華新國民中學的大講堂坐滿學子,人數太多,實木的笨重長桌撤下,只留下緊挨著擺的一排排長凳。

哪個年代的學生都一個樣,青壯血盛的年紀,被壓在屋裏讀書,一身筋骨施展不開的憋屈,全洩在自個兒座位這一小方天地。

嘰嘰喳喳聊最新的電影,縣裏的燒肉鋪子,催人還昨天借出的一塊錢法幣,預約傳抄還沒動筆的作業。不知哪個講的上頭,嗓門越來越大,聊著聊著就變成吵,吵著吵著就動起手,不一會兒幾個學生湊在一起鬧打上,紅木的板凳失了重心,一頭高高翹起,將那邊坐的學生摔個狗啃泥。

“哎喲!”

平白吃虧的學生自然不幹,擼起袖子加入戰場。鬧的大了,講堂像密集養殖的牲畜場——一片雞飛狗跳。

今兒個不是他們的主場,來旁聽的教師樂的袖手旁觀。

陪劉瑉之進來的蘇學章喊了幾聲肅靜,沒人聽,抓起講臺的戒尺狠拍幾下。這戒尺的聲音驚、脆、響,像拍在皮肉上,對學生很有幾分殺傷力。

學生退潮似的各回各位,在凳子上坐好。

當然,還是有小動作,但動靜輕的可以叫校長假裝看不見了。

因尊師重道,教師坐第一排。

劉瑉之打眼看去,一溜的長袍馬褂,間或幾個穿西裝的,女教師只有兩位,都很眼生。

他收回目光。

蘇學章清清嗓子。

“先生們,同學們,很榮幸今天請到了在漳縣軍工部任職的劉瑉之劉先生,劉先生畢業於法國綜合理工學院的機械工程專業,現在為我們講授力學工程課,大家鼓掌歡迎。”

掌聲還算熱烈。

其實蘇學章請過不少官員來講課,學生們早見怪不怪。而教師對陌生的課程總有些許排斥,怕自己和學生一起從頭學,若不如學生懂,會露教書育人的怯。

他們肯給這個面子,多是被洋學校的名號唬住了。

畢竟這個年代,外國的東西總比國內的好。

“劉先生。
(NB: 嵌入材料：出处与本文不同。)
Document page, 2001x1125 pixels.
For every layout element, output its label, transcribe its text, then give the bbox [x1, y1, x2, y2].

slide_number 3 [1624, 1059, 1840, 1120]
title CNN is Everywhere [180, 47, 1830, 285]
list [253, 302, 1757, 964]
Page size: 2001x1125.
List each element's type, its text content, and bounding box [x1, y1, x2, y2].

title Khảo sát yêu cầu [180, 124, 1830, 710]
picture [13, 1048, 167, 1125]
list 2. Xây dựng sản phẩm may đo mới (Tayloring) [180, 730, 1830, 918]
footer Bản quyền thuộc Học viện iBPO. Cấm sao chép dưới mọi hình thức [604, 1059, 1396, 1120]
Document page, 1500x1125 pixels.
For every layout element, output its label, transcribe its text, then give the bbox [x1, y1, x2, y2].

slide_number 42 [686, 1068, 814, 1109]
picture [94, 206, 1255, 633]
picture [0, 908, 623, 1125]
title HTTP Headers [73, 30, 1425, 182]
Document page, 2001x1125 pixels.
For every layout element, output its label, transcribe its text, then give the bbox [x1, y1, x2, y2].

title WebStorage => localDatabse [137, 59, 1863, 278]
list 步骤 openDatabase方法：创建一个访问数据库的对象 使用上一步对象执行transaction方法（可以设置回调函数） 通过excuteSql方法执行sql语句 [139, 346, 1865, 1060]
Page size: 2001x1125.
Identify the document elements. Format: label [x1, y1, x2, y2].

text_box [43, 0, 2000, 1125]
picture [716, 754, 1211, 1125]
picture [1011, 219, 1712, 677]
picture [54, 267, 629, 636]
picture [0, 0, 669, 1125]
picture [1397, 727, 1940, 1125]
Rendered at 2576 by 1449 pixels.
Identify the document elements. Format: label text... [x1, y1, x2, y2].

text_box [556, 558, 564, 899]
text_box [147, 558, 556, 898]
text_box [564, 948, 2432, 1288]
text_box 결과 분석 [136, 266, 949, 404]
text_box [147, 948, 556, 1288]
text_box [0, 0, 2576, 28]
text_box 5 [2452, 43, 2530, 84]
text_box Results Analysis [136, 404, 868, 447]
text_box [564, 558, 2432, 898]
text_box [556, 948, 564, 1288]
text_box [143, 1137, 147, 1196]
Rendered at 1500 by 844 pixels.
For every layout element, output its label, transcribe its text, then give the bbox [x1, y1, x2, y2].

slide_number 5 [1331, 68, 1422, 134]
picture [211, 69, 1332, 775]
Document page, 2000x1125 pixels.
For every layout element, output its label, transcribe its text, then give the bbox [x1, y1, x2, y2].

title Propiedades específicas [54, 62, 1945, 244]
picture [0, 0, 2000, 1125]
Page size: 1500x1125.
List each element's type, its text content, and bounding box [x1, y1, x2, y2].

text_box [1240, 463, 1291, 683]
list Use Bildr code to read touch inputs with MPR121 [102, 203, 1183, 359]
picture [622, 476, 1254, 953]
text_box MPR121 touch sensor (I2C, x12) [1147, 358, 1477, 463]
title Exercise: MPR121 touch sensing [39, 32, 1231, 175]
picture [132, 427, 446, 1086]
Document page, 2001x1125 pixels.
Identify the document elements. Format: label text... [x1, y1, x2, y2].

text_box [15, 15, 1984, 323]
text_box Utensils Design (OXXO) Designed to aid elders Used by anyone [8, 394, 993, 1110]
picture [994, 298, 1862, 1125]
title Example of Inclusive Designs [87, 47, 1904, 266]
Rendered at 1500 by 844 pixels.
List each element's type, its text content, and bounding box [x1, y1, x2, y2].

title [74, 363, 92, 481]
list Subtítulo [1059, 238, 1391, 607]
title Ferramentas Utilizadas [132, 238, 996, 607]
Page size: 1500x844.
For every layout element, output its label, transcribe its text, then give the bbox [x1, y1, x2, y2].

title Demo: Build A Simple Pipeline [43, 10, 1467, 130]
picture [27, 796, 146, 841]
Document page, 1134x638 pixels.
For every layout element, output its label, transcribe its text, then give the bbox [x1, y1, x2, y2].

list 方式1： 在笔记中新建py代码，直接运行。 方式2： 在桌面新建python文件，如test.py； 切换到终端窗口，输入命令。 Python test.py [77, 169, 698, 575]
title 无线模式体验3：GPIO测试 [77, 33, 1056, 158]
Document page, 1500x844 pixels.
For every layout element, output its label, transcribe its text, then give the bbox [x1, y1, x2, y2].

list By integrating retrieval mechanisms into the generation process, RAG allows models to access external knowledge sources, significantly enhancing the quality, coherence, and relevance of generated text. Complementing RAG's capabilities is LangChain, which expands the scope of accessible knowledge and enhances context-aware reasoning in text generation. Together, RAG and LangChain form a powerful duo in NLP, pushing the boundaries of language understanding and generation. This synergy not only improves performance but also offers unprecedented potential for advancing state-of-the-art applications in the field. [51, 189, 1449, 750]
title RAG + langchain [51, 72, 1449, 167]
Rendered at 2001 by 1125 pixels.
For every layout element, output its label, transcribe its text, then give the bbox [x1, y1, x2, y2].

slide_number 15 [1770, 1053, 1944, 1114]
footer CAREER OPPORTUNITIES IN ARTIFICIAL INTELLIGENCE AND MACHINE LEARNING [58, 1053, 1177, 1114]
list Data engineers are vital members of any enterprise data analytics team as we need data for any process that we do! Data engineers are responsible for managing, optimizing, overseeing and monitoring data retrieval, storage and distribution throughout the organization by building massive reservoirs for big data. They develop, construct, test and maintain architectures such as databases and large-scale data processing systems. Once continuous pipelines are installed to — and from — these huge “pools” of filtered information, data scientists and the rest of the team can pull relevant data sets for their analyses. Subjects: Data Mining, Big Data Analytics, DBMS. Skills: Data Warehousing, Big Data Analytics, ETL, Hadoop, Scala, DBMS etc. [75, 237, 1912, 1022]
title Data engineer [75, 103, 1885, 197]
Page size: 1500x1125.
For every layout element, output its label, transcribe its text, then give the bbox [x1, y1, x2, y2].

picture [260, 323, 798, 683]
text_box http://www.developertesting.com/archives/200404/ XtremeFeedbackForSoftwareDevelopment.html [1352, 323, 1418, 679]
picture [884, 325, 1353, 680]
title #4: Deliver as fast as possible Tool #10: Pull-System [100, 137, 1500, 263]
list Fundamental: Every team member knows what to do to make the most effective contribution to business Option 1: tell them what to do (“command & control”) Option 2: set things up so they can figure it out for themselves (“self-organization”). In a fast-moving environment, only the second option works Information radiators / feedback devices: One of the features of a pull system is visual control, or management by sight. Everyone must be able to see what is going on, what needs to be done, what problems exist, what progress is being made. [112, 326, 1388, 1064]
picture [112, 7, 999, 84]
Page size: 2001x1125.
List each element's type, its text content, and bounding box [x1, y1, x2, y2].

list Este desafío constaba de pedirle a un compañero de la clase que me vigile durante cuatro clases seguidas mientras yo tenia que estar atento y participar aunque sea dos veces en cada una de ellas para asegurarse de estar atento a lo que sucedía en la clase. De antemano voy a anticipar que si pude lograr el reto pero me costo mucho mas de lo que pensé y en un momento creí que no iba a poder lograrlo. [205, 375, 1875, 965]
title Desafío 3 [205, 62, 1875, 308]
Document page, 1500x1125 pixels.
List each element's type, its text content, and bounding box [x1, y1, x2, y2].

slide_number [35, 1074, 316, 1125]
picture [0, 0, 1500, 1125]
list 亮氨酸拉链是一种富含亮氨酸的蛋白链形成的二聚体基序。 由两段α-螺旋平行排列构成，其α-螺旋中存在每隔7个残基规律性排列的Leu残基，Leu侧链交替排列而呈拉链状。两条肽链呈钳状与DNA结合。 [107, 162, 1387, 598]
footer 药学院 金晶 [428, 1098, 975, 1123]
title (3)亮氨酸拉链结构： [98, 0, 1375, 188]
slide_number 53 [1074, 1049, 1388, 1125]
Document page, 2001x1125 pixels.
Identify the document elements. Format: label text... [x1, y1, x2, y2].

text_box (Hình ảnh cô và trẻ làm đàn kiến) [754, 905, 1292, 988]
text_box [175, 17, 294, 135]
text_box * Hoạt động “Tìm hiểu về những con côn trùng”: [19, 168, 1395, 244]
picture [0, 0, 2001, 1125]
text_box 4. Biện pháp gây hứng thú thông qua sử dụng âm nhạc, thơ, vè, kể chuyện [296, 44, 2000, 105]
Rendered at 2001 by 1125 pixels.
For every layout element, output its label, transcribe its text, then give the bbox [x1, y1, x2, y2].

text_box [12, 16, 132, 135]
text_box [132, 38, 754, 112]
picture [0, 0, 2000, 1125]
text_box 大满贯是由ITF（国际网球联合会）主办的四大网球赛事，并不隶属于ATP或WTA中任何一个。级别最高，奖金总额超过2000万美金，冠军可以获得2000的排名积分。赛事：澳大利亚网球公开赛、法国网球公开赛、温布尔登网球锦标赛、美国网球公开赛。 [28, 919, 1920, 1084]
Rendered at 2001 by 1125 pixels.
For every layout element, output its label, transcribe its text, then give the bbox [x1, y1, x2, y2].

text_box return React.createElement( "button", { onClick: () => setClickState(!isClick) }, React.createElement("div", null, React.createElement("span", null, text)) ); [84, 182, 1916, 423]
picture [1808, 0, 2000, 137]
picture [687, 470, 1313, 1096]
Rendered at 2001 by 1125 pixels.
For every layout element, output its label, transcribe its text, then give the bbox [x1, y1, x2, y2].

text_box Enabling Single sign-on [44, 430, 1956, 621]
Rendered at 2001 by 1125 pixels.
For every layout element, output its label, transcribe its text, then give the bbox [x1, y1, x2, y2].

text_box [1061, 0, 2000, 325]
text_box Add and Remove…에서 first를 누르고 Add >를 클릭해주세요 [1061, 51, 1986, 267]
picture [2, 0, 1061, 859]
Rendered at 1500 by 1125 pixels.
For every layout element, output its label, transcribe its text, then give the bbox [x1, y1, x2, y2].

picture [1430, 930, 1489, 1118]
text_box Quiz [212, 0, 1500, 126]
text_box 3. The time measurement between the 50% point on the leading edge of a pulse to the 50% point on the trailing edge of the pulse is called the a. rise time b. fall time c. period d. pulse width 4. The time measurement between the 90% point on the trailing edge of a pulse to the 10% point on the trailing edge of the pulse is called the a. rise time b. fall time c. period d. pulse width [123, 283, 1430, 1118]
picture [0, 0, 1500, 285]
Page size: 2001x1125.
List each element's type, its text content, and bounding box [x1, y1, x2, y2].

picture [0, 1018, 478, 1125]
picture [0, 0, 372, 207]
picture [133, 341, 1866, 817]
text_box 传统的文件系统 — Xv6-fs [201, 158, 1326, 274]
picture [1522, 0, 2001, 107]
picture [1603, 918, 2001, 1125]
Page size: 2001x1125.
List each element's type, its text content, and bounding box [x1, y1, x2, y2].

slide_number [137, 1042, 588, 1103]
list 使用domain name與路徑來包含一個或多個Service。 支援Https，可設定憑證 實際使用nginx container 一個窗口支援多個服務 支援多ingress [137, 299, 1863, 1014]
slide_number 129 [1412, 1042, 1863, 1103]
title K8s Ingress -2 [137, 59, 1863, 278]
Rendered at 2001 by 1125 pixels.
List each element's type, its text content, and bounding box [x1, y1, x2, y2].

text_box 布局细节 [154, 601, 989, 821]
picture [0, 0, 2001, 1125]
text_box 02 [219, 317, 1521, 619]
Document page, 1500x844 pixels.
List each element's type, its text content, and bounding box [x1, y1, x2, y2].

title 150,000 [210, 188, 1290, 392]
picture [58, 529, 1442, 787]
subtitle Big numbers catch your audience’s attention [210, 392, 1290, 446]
”

一個公鴨嗓的男學生坐著提問,他正值變聲期,聲音很有攻擊性。

“您從國外回來,如今做什麽官?”

蘇學章瞪他,白胖的面頰都鼓了起來。

“你是哪個年級的?這麽沒規矩,和先生說話要先請示,然後站起來說,這麽基本的道理都不懂麽?”

男學生懶洋洋站起來。

“提問,劉先生如今做什麽官”

臺下睽睽之目,或好整以暇,或面帶挑釁,顯然,不是只有一個人關註這個問題。

蘇學章聲音冷下來。

“你們是來學知識的,不是來攀高枝的,坐下聽課。”

男學生撇嘴,不情願地坐下。

蘇學章歉意地朝他拱拱手,讓出講臺的中心位置:“劉先生,請。”

劉瑉之鞠躬回禮,信步上前。

“今天能站在這裏,和各位學生共同探討交流,我感到非常高興。”

他的聲音不疾不徐,清朗有力,和平時說話的溫和模樣有些不同,似在刻意宣張一種威嚴感。

忽的,他拐了個彎。

“要知道,在我小時候,漳縣只有私塾可讀。”

“提問。”

學生舉手。

“漳縣國民中學1915年就成立了,私塾也已廢除多年。劉先生,您沒有那麽老吧?”

“不錯。”

劉瑉之朝她笑笑,示意她坐下。

“北洋時期確立了新式學制,漳縣也與時俱進,宣布廢除私塾,開設新中學。”

“但北洋時期窮兵黷武,無力支持教育長期發展。雖定下了課程校令,但畢業後的文官考試內容模糊,地方學校一頭霧水,還是參照舊時科舉的題目授課。”

“雖叫新學校,實則是老私塾換了新殼子。”

他這話雖有捧新踩舊之嫌,但還算有理有據,幾位在私塾教過課的老先生聽得搖頭晃腦。

學生提問:“劉先生,後來呢?”

“後來——”

劉瑉之拖長了調子,幾個本低著頭的學生擡頭看他。

“民國一十六年,國民□□u大學部改為教育部,又頒布了《中學法》和《中學規程》,還明確規定省稅的30%用於教育。”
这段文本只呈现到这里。